Hacker News new | ask | show | jobs
by ozgrakkurt 3 days ago
This is disregarding the entire mechanism by which LLMs work. How close to this ideal are the current frontier level ai is now? If you do a cost/improvement analysis does it look like it can reach a usable threshold?

I don’t know the numbers but as user, it seems impossible for it to be useful without expert review. It is also debatable if it brings any value when you consider the cost of building and using LLMs and the time of expert. Also need to include the opportunity cost the expert is spending on reviewing slop instead of creating work themselves and the long term consequences of this on the expert himself

1 comments

Hallucination rates go down by a few % with each new model generation, although some milestones have seen regression e.g. reasoning models are just overall worse. It is a bit hard to measure and compare across generations because the tests have to change in order to stay ahead of training data but they are generally improving. Check out HaluHard, it’s a stress test hallucination benchmark.

https://halluhard.com/

There will never be a time where there are zero hallucinations because of the non-determinist nature of LLMs, but eventually the frequency of hallucinations will be so low that it doesn’t matter. If the robot makes one mistake for every ten a human makes, that’s coming out ahead (depending on the nature of the mistake, of course).
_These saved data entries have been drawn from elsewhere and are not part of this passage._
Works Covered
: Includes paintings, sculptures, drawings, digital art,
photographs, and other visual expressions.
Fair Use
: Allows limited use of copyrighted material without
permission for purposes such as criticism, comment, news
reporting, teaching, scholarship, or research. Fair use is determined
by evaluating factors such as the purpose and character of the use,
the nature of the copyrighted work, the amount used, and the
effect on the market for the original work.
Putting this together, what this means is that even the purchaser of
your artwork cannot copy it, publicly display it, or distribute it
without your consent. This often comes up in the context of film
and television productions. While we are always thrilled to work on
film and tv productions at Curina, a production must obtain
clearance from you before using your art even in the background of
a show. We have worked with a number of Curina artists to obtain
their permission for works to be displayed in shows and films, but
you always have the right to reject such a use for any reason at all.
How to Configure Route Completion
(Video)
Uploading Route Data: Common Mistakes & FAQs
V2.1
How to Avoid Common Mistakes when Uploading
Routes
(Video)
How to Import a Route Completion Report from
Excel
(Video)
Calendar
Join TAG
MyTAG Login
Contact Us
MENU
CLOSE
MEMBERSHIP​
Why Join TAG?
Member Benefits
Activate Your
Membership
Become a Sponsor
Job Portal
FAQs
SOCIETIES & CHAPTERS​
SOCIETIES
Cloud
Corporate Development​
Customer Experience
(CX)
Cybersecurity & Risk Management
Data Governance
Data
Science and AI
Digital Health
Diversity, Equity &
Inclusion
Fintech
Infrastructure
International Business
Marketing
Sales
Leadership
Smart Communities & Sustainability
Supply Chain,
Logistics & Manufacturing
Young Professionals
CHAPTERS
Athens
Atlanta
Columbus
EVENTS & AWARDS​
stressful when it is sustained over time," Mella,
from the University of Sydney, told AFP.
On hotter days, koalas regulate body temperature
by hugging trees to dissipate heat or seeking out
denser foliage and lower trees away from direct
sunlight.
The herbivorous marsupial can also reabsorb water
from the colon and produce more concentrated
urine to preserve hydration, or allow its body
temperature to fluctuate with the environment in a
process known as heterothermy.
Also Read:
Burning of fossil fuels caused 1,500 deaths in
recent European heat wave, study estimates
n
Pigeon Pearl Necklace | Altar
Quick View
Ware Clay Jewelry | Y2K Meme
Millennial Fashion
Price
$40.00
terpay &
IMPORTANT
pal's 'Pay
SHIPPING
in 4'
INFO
Also I’m not making any value judgement about the technology and how it’s used and, frankly, I don’t really appreciate the assumption that I am. I’m fucking job hunting right now and it’s a hellscape thanks to LLMs.

I’m just being real about where the tech appears to be going based on its current trajectory and my experience in the industry. There seems to be a lot of cope going around that these things won’t ever be good enough to take our jobs. They will, and sooner than any of us are ready for. Leadership is fine with slop as long as it ships, the tech as it stands today doesn’t have to be much better to reach that standard.